McIntosh County Shouters bring slave songs to life

The McIntosh County Shouters from the Bolden community in coastal Georgia perform a “ring shout,” a tradition dating back to the 19th century with roots in African cultures. Credit: Frank Stewart /Savannah Music Festival.

The McIntosh County Shouters from the Bolden community in coastal Georgia perform a “ring shout,” a tradition dating back to the 19th century with roots in African cultures. Credit: Frank Stewart /Savannah Music Festival.

The ring-shout songs that will resound in Atlanta this weekend are older than Georgia.

They come from an African-American ritual of music and movement, maintained by a McIntosh County community mythologically descended from seven sisters.

The McIntosh County Shouters will perform the free show Saturday, Feb. 28, at the Hillside International Truth Center in southwest Atlanta.

In honor of Black History Month, the Shouters, from southeast Georgia, will offer a glimpse of a tradition that has survived from the days of slavery to the present.

A “shout” is a call-and-response song, set to the syncopated beat of hand-claps and the pounding of a wooden stick on the floor by a “stick-man.” Participants move in a counter-clockwise shuffle around the center of the room, and it is this movement to which the word “shout” refers. (There is boisterous singing, but no shouting.)

Folklorists believed the ring-shout had died off until they discovered in 1980 that the Mt. Calvary Baptist Church, in the McIntosh community called Bolden (or Briar Patch), kept the tradition alive. Every New Year’s Eve church members would hold a “Watch Night,” and sing shout songs all night long. Morning would be heralded with “Yonder Come Day.”

Members of that group later began performing in other contexts, at the Sea Island festival and at the Kennedy Center in Washington D.C.
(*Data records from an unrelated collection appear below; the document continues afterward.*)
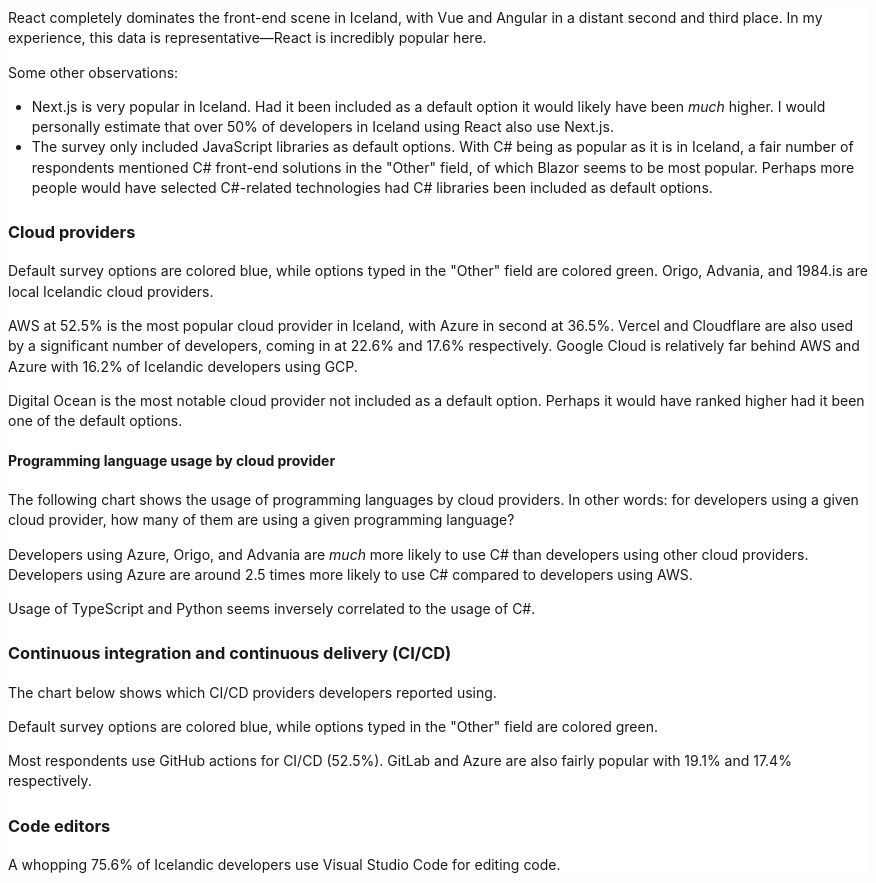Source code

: React completely dominates the front-end scene in Iceland, with Vue and Angular in a distant second and third place. In my experience, this data is representative—React is incredibly popular here. 

Some other observations:

 * Next.js is very popular in Iceland. Had it been included as a default option it would likely have been _much_ higher. I would personally estimate that over 50% of developers in Iceland using React also use Next.js.
 * The survey only included JavaScript libraries as default options. With C# being as popular as it is in Iceland, a fair number of respondents mentioned C# front-end solutions in the "Other" field, of which Blazor seems to be most popular. Perhaps more people would have selected C#-related technologies had C# libraries been included as default options.


### Cloud providers

<BarChart data="cloud-providers-count" horizontal minWidth={440} minHeight={370} />

<SmallNote>Default survey options are colored blue, while options typed in the "Other" field are colored green. Origo, Advania, and 1984.is are local Icelandic cloud providers.</SmallNote>

AWS at 52.5% is the most popular cloud provider in Iceland, with Azure in second at 36.5%. Vercel and Cloudflare are also used by a significant number of developers, coming in at 22.6% and 17.6% respectively. Google Cloud is relatively far behind AWS and Azure with 16.2% of Icelandic developers using GCP.

Digital Ocean is the most notable cloud provider not included as a default option. Perhaps it would have ranked higher had it been one of the default options.

#### Programming language usage by cloud provider

The following chart shows the usage of programming languages by cloud providers. In other words: for developers using a given cloud provider, how many of them are using a given programming language?

<BarChart data="cloud-providers-by-language" width={1100} height={340} />

Developers using Azure, Origo, and Advania are _much_ more likely to use C# than developers using other cloud providers. Developers using Azure are around 2.5 times more likely to use C# compared to developers using AWS.

Usage of TypeScript and Python seems inversely correlated to the usage of C#.

### Continuous integration and continuous delivery (CI/CD)

The chart below shows which CI/CD providers developers reported using.

<BarChart data="ci-count" horizontal minWidth={440} minHeight={300} />

<SmallNote>Default survey options are colored blue, while options typed in the "Other" field are colored green. </SmallNote>

Most respondents use GitHub actions for CI/CD (52.5%). GitLab and Azure are also fairly popular with 19.1% and 17.4% respectively.

### Code editors

A whopping 75.6% of Icelandic developers use Visual Studio Code for editing code.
“We’ve been shouting as long as I can remember,” said Carletha Sullivan, 73, the senior member of the group. Her grandson, stick-man Brenton Jordan, 28, is one of the youngest members, and he is the emblem of the possible future of the ring-shout.

When he was a toddler, Jordan frequently stayed at home with his great-grandmother, Oneitha Ellison, while his mother and grandmother were working. Along with the Itsy Bitsy Spider and Little Sally Walker, Ellison would teach Jordan and his cousins shout songs. The kids would copy the footwork of their “aunties,” and shuffle around the pot-bellied stove in the middle of the living room.

Jordan is a fan of Afro-pop and a student of the connections between African and American musical traditions. He has tracked the rhythms of the shout to Jamaica, Haiti, Panama and Cuba. Elders worry that the ring-shout will die out with the passing of such forefathers as Lawrence McKiver, who died two years ago at age 97. But Jordan sees an American audience hungry for such primary evidence of African culture in the new world.

“I led my very first shout song I was nine years old, ‘John on the Island,’ one of the songs I lead now,” said Jordan. “I sound like Lawrence when I sing it.”

Folklorist Art Rosenbaum documented the shouters in the 1998 book “Shout Because You’re Free,” and recorded their songs for Folkways records.

He said the Mt. Calvary community would sometimes hold all-night shouts in private homes in the area, and the rhythm of the stomping feet would occasionally knock the small cabins off their stone footings. “The next day the people would come back and help put the house back on the stones.”